◆ Potongan Kode ◆
=-=-=

In [None]:
# SOLUTION_REUSE.ipynb
import pandas as pd
import numpy as np
# from retrieval import bert_retriever  # Remove this import - already done in a previous turn

# Load data
df = pd.read_csv('data/processed/cases.csv')

# Buat mapping case_id ke amar putusan
case_solutions = dict(zip(df['case_id'], df['amar']))

# Get the retriever function from cell jZzAsn0LuzvV
# Make sure cell jZzAsn0LuzvV has been executed
retriever_func = bert_retrieval()

def predict_outcome(query, k=5):
    # 1. Retrieve top-k cases
    # Call the retriever function obtained from bert_retrieval()
    top_k_cases = retriever_func(query, k=k)

    # 2. Ambil solusi dari kasus-kasur tersebut
    solutions = [case_solutions[case_id] for case_id in top_k_cases if case_id in case_solutions]

    # 3. Terapkan majority voting
    # (Dalam implementasi nyata, bisa menggunakan pendekatan yang lebih canggih)
    if not solutions:
        return "Tidak dapat memprediksi"

    # Hitung solusi yang paling sering muncul
    solution_counts = {}
    for sol in solutions:
        simplified = simplify_solution(sol)
        solution_counts[simplified] = solution_counts.get(simplified, 0) + 1

    # Ambil solusi dengan count tertinggi
    predicted_solution = max(solution_counts.items(), key=lambda x: x[1])[0]

    return predicted_solution


def simplify_solution(solution):
    """Simplifikasi teks amar putusan"""
    if pd.isna(solution): # Handle potential NaN values
        return "Lainnya"
    if "dijatuhi pidana" in solution.lower():
        return "Pidana Penjara"
    elif "dibebaskan" in solution.lower():
        return "Bebas"
    elif "dinyatakan tidak terbukti" in solution.lower():
        return "Tidak Terbukti"
    else:
        return "Lainnya"

# Contoh penggunaan
test_queries = [
    "pelaku ditangkap dengan barang bukti sabu 1 gram",
    "terdakwa mengedarkan ganja seberat 500 gram",
    "pemakai narkotika jenis ekstasi"
]

results = []
for query in test_queries:
    prediction = predict_outcome(query)
    results.append({
        'query': query,
        'predicted_solution': prediction
    })

# Simpan hasil prediksi
# Create directory if it doesn't exist
os.makedirs('data/results', exist_ok=True)
results_df = pd.DataFrame(results)
results_df.to_csv('data/results/predictions.csv', index=False)

print("Contoh Prediksi:")
print(results_df.head())

=-=-=

◆ Item yang Disediakan ◆
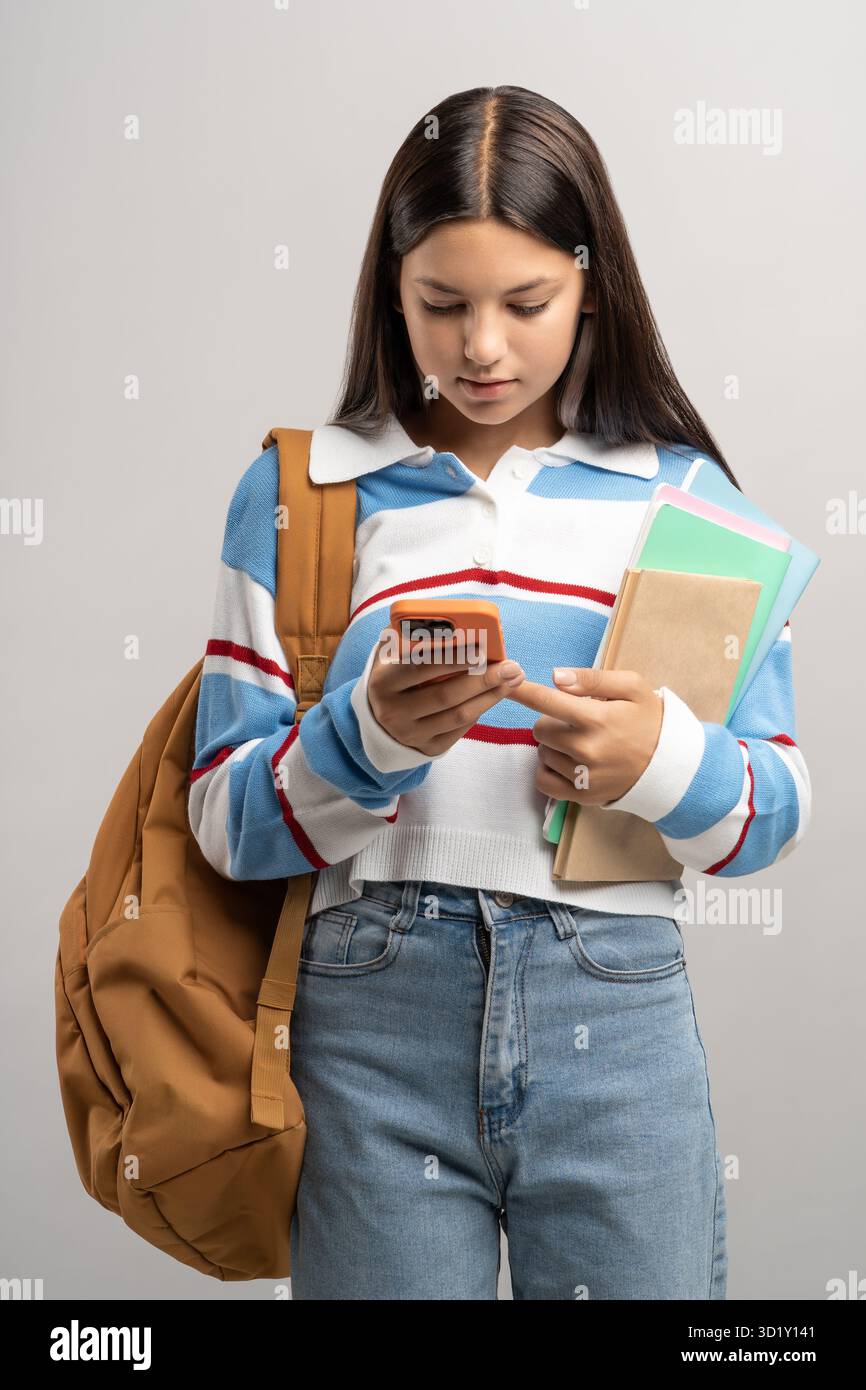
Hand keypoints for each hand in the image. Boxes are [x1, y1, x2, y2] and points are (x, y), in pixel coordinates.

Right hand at [367, 628, 525, 757]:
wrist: (379, 717)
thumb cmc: (396, 675)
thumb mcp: (393, 655)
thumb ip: (414, 638)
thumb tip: (456, 625)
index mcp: (383, 683)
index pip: (421, 668)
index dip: (453, 658)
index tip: (482, 648)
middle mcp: (393, 712)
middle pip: (446, 695)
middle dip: (483, 679)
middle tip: (511, 666)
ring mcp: (410, 734)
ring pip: (459, 715)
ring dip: (491, 696)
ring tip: (513, 680)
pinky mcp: (427, 748)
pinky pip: (461, 730)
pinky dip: (480, 710)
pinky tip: (494, 695)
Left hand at [507, 667, 663, 804]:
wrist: (670, 764)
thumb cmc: (648, 720)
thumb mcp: (632, 687)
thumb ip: (593, 679)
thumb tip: (555, 676)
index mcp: (597, 719)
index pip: (547, 701)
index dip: (522, 691)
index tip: (503, 682)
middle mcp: (586, 749)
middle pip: (540, 729)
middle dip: (552, 721)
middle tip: (577, 722)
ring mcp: (583, 776)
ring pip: (542, 753)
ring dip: (553, 745)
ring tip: (579, 742)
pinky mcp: (582, 796)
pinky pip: (543, 781)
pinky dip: (548, 770)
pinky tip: (566, 762)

=-=-=

◆ Yang Perlu Dikerjakan ◆
a – Tolong tuliskan kembali bagian potongan kode antara "# 2. Ambil solusi" dan "simplified = simplify_solution(sol)", termasuk kedua ujungnya.
b – Dalam potongan kode, apa yang dikembalikan fungsi predict_outcome jika daftar solutions kosong?
Item di atas tidak diperlukan untuk latihan ini.

◆ Jawaban Tugas ◆
a –
# 2. Ambil solusi dari kasus-kasur tersebut
    solutions = [case_solutions[case_id] for case_id in top_k_cases if case_id in case_solutions]

    # 3. Terapkan majority voting
    # (Dalam implementasi nyata, bisa menggunakan pendekatan yang lebih canggih)
    if not solutions:
        return "Tidak dapat memprediksi"

    # Hitung solusi yang paling sering muncul
    solution_counts = {}
    for sol in solutions:
        simplified = simplify_solution(sol)

b – String "Tidak dapat memprediksi".